### TASK GOAL
Extend the passage on Almeida's career in virology beyond its final line. The rows below it are not part of that passage.

### PAGE EXCERPT
In 1966, Almeida and Tyrrell wrote that, "The particles are pleomorphic, in the size range 800 to 1200 Å, and are surrounded by a distinct 200 Å long fringe. They are indistinguishable from the particles of avian infectious bronchitis, the only virus previously known to have this morphology."
Royal Postgraduate Medical School of London (RPGMS)
Three years later, in 1967, when Waterson took a position at the Royal Postgraduate Medical School, Almeida also moved to begin work there.In 1968, Almeida co-published an article in Journal of General Virology, on "avian infectious bronchitis virus".
In 1971, using her immune electronmicroscopy technique, Almeida made the landmark discovery that the hepatitis B virus had "two immunologically distinct components"—an "outer coat and a small inner component".
Wellcome Institute
Almeida spent her final years of her professional career at the Wellcome Institute before she retired. While working for Wellcome, Almeida was named on several patents in the field of imaging viruses.In retirement
After taking early retirement from Wellcome Institute, Almeida returned in an advisory role at St. Thomas's in the late 1980s when she helped produce micrographs of the HIV virus, where Aberdeen professor of bacteriology Hugh Pennington was also then attached.Almeida's publications include the 1979 Manual for rapid laboratory viral diagnosis for the World Health Organisation.
Almeida also trained as a yoga teacher and became involved in her second husband Philip Gardner's antique business.
Influences
At the Royal Postgraduate Medical School, in 1970, Almeida taught Albert Kapikian the technique of immune electron microscopy. Kapikian, who was visiting for six months from the United States National Institutes of Health, used Almeida's techniques in the identification of a cause of non-bacterial gastroenteritis—the Norwalk virus, now known as the Norovirus.Almeida's work received new attention during the early months of the COVID-19 pandemic. Almeida's little-known story was first published by the Herald in Scotland on 7 March, the BBC on 15 April, the National Geographic on April 17, and later her groundbreaking research noted in The National on 19 May 2020. According to professor of bacteriology Hugh Pennington, Chinese scientists credited Almeida's work, including techniques she developed, with the early identification of Coronavirus disease 2019. Pennington himself called Almeida his "mentor", and going further to state
“She was an outstanding talent – hall of fame, definitely. What she touched in her research turned to gold.

### PROVIDED DATA

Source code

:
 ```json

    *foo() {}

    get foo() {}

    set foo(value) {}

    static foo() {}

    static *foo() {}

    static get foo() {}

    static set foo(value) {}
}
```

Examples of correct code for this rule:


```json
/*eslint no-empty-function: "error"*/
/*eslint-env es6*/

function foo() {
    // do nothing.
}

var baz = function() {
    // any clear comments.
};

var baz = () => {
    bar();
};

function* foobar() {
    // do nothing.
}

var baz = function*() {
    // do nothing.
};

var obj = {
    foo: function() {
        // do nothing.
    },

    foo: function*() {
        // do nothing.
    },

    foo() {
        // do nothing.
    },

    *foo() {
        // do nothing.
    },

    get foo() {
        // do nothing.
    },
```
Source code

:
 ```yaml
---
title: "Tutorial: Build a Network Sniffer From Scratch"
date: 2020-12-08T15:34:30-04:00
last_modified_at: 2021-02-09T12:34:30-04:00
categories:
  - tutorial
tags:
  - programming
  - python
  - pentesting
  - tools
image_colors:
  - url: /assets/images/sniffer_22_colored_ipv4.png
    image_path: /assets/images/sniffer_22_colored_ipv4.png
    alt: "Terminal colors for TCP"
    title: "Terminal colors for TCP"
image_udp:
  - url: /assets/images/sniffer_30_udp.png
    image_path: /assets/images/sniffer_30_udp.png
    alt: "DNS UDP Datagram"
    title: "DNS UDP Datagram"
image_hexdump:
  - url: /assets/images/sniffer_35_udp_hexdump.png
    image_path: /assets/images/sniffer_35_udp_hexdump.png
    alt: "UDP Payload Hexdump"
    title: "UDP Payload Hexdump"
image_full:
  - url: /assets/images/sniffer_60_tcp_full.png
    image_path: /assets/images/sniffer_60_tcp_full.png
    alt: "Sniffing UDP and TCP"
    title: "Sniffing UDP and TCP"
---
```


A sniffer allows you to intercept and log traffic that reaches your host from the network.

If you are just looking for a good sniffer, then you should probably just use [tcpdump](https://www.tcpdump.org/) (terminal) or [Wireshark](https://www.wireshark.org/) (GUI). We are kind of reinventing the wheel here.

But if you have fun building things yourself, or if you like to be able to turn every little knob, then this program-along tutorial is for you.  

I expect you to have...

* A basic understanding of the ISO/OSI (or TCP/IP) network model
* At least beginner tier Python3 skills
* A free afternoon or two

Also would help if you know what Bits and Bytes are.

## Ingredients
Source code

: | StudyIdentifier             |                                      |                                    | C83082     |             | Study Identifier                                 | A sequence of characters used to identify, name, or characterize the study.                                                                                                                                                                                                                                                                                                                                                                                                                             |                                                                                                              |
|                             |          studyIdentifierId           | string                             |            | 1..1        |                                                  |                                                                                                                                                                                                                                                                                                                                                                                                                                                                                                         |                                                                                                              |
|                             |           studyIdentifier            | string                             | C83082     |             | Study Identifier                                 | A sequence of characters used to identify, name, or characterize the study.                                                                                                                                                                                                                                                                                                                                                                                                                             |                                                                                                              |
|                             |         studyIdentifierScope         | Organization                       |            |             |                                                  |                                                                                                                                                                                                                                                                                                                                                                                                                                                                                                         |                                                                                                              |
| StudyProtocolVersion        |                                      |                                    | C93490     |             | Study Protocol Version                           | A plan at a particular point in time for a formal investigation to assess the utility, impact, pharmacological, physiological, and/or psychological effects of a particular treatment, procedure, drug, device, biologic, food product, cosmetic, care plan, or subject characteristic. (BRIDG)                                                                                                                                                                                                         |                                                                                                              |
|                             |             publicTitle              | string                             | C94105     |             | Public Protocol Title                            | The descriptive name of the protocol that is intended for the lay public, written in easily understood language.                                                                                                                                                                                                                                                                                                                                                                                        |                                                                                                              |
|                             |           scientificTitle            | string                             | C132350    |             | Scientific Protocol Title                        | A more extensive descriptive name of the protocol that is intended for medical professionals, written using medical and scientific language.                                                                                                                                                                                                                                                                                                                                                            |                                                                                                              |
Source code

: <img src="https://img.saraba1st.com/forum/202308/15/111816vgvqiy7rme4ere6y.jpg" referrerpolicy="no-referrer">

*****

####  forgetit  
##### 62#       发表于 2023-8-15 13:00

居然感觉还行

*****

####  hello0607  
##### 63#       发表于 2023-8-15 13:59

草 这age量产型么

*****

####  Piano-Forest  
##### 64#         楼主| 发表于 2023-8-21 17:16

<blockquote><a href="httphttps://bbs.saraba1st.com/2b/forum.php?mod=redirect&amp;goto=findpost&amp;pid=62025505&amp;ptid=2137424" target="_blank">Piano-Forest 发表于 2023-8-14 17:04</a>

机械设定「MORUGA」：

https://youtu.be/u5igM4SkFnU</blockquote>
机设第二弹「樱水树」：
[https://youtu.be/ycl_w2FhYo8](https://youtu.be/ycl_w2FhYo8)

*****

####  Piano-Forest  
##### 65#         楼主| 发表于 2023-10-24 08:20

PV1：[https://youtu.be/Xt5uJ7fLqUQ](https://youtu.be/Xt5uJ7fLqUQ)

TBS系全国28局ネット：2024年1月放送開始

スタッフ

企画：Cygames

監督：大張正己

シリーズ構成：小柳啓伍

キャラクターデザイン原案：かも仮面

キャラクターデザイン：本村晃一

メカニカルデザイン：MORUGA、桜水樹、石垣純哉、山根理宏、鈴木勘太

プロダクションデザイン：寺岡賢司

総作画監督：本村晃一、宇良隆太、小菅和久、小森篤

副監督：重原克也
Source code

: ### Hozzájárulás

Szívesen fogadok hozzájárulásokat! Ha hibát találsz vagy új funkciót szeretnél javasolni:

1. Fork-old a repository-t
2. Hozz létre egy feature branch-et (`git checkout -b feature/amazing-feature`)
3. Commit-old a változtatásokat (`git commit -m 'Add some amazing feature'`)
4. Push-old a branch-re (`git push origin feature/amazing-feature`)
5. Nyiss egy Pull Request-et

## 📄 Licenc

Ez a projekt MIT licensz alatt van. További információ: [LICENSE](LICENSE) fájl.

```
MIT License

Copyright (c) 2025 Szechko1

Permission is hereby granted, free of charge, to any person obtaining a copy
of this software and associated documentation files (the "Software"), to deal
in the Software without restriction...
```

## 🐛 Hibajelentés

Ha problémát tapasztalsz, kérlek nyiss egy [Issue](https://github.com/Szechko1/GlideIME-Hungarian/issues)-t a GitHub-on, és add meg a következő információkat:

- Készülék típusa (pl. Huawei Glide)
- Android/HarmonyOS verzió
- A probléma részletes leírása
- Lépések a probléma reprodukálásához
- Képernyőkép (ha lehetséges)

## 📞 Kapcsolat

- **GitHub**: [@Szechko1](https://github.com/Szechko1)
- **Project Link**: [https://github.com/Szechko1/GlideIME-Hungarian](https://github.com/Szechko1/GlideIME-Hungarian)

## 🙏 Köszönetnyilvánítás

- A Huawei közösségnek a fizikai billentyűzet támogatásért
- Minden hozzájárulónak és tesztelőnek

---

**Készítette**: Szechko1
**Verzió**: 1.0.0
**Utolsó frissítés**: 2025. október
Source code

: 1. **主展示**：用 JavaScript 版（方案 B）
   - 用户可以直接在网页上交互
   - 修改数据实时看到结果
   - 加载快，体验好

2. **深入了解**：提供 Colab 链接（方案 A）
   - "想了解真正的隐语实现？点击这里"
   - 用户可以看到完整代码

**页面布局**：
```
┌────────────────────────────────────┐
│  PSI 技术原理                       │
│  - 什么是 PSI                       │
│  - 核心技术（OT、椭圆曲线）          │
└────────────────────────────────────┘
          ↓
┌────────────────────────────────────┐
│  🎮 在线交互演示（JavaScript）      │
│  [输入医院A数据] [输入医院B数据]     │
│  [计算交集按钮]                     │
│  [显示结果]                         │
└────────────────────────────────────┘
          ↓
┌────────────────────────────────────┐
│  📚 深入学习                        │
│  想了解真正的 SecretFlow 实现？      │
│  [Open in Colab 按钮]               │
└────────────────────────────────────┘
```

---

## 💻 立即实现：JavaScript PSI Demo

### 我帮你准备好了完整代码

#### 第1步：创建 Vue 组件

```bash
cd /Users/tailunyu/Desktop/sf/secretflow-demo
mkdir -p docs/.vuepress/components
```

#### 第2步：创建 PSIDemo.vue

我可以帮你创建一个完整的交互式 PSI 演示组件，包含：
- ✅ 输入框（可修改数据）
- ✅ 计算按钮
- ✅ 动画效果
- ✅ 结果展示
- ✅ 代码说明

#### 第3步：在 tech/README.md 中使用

### RESPONSE FOR THIS EXERCISE
“Without doubt she is one of the outstanding Scottish scientists of her generation, but sadly largely forgotten. Though ironically this Covid-19 outbreak has shone a light again on her work. Her work is now helping in the fight against Covid-19.
“What June did is so relevant now. Her methods are still being used and it is helping in the current outbreak.”
Personal life
Almeida moved to Toronto, Ontario and worked at the Ontario Cancer Institute of the Princess Margaret Cancer Centre after her marriage on December 11, 1954 to Enrique Rosalio Almeida, a Venezuelan artist with whom she had a daughter, Joyce.Almeida's daughter Joyce, a psychiatrist, has two daughters. Almeida's first marriage ended in divorce.
Almeida retired in 1985 to Bexhill-on-Sea with her second husband, Phillip Samuel Gardner, a fellow virologist, whom she had married in 1979, and who died in 1994.
Almeida died in Bexhill from a heart attack in 2007.